At the independence, many economists were sceptical on the prospect economy of Bangladesh on the premise of bulging population with a high Total Fertility Rate [TFR] of about 6.9 in 1969. With a growth rate of 3 per cent, the nation may land “in a starvation condition’ as it experienced during 1974. “No other nation faces this Malthusian reality so immediately, yet with so little sense of urgency or direction.” There were several projections on population growth in those days on the assumption of various TFR. One such projection was by Joseph F. Stepanek in his book, Bangladesh - Equitable Growth published in 1978. His projection on population of Bangladesh on the assumption of TFR = 6.7 children in 1970 with a base population of 70 million project the total population of 244.8 million in 2010, when you extrapolate this for 2020, the population could reach around 300 million; the projection was 178 million in 2000. Bangladesh is far below the projected population of 244.8 million in 2010 with TFR 6.7. He has two other projections on the assumption of TFR=3 children and TFR=2 children where the population in 2010 would be 130 million and 103 million respectively.With actual TFR = 6.9 children in 1969, the two other projections appears to be ambitious and an objective evaluation on the success of the government on population planning rests with the UNFPA report 2019. Indeed, the current population of 167 million with TFR of 2.19 manifests a tremendous success on this front by the successive governments. The increase in population by 104.7 million during the last 50 years from 69 million in 1969 to 168.1 million manifests an encouraging success in containing population. The decline of TFR=6.9 children in 1969 to TFR=3.8 children in 1994 to TFR=2 children in 2019 augmented the growth in per capita income with an average growth of over 6 per cent during the last two decades. The per capita income of Bangladesh is above $200 when compared with Pakistan. The population growth rate with TFR=2 children is now 1.1 per cent is an indication that Bangladesh can reach an optimum population size in a reasonable period of time.
The United Nations Population Fund in its latest Report 2019 brought some highlights on both macro and micro aspects; the status of population growth in the globalized world and the trend in the global context as well as country-specific concern on population growth and reproductive health. There are many achievements on the rights of people, especially women in terms of sexual and reproductive health and the risk of child birth. Life expectancy both for women and men has an upward shift in many countries of the world, especially in many developing countries. The life expectancy at birth which was below 50 years at the time of independence in Bangladesh is now over 73 years.

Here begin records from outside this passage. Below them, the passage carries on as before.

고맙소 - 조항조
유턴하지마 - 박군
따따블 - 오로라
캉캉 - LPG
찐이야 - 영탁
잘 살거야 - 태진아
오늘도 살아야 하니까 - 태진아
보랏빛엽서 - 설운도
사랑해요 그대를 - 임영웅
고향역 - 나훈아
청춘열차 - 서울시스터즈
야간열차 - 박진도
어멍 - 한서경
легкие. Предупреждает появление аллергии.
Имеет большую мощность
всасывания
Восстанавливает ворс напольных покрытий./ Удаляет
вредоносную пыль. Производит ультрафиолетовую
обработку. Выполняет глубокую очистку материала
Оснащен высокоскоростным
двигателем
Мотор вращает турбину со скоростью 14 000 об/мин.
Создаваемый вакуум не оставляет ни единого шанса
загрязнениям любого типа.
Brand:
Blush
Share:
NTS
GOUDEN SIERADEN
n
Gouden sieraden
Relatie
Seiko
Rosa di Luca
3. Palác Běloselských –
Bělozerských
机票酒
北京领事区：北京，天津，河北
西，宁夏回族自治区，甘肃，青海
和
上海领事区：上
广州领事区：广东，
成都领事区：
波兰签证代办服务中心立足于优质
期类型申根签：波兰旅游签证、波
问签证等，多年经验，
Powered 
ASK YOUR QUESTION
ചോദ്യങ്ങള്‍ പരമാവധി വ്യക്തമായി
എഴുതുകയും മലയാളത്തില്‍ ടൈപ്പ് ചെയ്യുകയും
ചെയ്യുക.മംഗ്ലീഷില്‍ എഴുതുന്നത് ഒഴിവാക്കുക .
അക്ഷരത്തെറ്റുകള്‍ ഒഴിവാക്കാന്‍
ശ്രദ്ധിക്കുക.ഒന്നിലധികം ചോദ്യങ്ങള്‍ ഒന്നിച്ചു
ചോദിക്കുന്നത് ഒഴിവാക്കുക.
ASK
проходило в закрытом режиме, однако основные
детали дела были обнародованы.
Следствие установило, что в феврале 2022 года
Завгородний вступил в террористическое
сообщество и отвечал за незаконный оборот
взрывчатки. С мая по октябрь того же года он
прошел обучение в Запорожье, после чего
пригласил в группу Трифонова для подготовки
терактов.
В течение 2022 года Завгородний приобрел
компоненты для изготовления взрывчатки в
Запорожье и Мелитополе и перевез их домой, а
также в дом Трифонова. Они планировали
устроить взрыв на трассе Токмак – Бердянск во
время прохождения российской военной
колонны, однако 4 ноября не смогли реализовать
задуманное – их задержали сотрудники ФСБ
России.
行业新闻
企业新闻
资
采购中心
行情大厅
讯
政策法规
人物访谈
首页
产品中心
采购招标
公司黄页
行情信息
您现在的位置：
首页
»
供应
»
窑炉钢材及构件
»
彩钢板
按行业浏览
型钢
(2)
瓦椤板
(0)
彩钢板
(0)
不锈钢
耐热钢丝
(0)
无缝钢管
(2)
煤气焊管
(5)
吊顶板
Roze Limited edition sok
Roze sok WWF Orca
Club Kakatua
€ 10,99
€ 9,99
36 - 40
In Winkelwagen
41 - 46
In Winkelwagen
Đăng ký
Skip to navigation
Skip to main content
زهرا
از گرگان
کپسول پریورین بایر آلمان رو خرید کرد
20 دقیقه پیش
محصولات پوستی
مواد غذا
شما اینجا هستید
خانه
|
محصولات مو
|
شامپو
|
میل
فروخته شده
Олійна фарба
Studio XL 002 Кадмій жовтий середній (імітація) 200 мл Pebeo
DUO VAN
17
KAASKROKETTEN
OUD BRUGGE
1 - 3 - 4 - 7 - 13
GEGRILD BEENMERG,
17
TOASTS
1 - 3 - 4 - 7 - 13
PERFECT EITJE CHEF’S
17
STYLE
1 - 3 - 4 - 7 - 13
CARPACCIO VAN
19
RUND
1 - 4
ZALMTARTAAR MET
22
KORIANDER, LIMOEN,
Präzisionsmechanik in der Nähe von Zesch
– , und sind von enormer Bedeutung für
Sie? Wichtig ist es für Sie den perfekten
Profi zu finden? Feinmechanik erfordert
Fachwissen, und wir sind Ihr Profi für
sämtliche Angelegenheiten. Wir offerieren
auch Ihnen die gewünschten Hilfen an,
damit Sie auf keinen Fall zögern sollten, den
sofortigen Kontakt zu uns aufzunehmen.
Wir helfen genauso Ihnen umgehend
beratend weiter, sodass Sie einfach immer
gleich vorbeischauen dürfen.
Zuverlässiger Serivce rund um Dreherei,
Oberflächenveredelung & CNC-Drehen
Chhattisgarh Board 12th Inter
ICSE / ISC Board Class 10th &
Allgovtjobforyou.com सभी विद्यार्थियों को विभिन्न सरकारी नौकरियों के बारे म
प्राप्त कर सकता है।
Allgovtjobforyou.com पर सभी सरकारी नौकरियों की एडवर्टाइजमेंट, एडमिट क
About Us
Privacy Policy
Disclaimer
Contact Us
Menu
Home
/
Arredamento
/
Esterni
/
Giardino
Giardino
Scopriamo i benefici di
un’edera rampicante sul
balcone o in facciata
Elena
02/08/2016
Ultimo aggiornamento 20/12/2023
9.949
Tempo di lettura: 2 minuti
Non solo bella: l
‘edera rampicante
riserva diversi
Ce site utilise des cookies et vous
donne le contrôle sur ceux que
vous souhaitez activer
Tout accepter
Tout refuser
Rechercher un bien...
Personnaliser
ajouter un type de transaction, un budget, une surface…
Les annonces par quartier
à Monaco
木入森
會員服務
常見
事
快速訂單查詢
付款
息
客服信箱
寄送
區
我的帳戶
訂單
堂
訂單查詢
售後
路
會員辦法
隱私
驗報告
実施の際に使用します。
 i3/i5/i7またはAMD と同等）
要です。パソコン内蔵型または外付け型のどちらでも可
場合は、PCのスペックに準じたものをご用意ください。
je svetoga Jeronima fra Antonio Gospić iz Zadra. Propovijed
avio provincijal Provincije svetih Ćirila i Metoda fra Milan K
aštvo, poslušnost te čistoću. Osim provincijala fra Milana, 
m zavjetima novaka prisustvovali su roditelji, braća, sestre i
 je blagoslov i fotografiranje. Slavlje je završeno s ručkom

The World Population 2019 Report, UNFPA’s flagship publication, however expressed many concerns that many countries are lagging in their commitment to fulfil targets on sexual and reproductive health as promised in the International Conference on Population and Development, a platform to assess achievements against the targets. Despite several successes, one of the macro observations, “women are being subjected to impenetrable economic, social ….. overlooked, curtailed and shattered in many corners of the world.” The concerns relating to Bangladesh are inadequate access of rural women in contraceptives and high rate of child marriage, laxity in the implementation of existing laws penalising all forms of violence against women and girls, lengthy trial procedure and insensitivity of the law enforcers often obstructs the genuine justice.
The writer is a Professor of Economics, United International University.